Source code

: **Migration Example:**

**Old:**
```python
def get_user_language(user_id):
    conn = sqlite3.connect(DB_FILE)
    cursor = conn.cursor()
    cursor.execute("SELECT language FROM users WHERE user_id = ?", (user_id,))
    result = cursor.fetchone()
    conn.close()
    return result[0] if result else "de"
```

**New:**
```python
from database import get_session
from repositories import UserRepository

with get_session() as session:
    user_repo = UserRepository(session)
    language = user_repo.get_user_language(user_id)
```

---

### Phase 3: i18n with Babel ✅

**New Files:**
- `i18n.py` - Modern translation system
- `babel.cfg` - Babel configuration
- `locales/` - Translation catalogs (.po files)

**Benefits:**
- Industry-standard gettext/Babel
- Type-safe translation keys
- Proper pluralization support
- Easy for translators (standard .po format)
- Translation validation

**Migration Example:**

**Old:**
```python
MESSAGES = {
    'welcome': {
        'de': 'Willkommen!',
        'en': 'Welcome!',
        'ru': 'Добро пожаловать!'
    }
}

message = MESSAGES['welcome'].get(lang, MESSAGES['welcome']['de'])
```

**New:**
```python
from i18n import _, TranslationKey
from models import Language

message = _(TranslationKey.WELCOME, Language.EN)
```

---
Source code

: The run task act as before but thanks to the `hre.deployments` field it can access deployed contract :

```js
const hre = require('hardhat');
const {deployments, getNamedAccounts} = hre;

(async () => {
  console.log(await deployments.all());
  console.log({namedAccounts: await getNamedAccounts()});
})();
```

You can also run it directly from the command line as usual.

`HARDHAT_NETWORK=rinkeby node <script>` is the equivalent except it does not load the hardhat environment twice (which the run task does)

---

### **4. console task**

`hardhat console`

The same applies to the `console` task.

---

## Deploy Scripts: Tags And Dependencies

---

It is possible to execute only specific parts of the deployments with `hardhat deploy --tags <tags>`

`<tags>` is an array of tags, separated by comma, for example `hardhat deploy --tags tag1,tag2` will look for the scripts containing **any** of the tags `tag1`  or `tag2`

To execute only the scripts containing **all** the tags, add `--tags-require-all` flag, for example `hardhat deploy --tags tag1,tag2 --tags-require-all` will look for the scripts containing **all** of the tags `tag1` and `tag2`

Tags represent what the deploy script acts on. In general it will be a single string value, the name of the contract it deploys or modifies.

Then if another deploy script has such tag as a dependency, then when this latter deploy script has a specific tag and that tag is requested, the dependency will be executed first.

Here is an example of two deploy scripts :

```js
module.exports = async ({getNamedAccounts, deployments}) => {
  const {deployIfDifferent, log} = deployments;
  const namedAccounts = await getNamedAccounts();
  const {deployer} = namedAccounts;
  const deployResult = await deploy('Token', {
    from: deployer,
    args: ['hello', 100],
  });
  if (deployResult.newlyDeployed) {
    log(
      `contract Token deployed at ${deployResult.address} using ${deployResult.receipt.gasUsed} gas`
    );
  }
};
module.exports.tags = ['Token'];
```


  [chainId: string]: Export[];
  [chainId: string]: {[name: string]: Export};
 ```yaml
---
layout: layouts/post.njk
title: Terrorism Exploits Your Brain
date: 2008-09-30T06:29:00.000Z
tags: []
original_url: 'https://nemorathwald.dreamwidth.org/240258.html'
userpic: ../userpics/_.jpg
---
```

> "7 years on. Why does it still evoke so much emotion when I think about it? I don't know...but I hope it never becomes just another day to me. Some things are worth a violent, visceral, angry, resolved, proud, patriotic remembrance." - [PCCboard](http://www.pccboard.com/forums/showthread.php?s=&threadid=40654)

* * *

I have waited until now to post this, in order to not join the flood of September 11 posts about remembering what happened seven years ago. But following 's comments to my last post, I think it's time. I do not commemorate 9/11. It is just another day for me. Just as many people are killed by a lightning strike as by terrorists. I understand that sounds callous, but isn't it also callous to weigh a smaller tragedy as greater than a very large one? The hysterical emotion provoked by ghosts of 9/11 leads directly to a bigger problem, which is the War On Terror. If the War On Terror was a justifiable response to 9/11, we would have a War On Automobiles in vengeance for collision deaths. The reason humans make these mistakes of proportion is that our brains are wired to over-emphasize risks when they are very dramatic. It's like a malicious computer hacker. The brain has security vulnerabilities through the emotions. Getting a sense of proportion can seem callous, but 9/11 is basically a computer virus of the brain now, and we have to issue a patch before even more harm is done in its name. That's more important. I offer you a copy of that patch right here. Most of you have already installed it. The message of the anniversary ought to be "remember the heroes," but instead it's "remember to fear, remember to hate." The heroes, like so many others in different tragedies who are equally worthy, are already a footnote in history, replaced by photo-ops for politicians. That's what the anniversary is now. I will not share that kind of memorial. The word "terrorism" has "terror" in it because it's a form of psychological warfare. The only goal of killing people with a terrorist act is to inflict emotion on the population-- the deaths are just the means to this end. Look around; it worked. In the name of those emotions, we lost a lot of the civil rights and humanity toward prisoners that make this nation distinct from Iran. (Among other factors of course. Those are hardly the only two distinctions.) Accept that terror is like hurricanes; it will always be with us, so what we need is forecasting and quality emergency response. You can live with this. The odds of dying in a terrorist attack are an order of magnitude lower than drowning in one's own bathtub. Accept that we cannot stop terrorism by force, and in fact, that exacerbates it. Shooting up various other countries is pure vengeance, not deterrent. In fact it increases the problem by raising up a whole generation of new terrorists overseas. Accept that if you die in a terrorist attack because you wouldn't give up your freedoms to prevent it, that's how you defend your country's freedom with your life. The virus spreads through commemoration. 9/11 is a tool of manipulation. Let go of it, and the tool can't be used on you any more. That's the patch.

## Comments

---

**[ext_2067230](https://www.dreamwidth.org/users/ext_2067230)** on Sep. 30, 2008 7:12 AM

____

Directions:
Only lines of the data holding the word "conn" go in the answer. Please copy each of them.

Exercise solution:
    conn = sqlite3.connect(DB_FILE)
    cursor = conn.cursor()
    conn.close()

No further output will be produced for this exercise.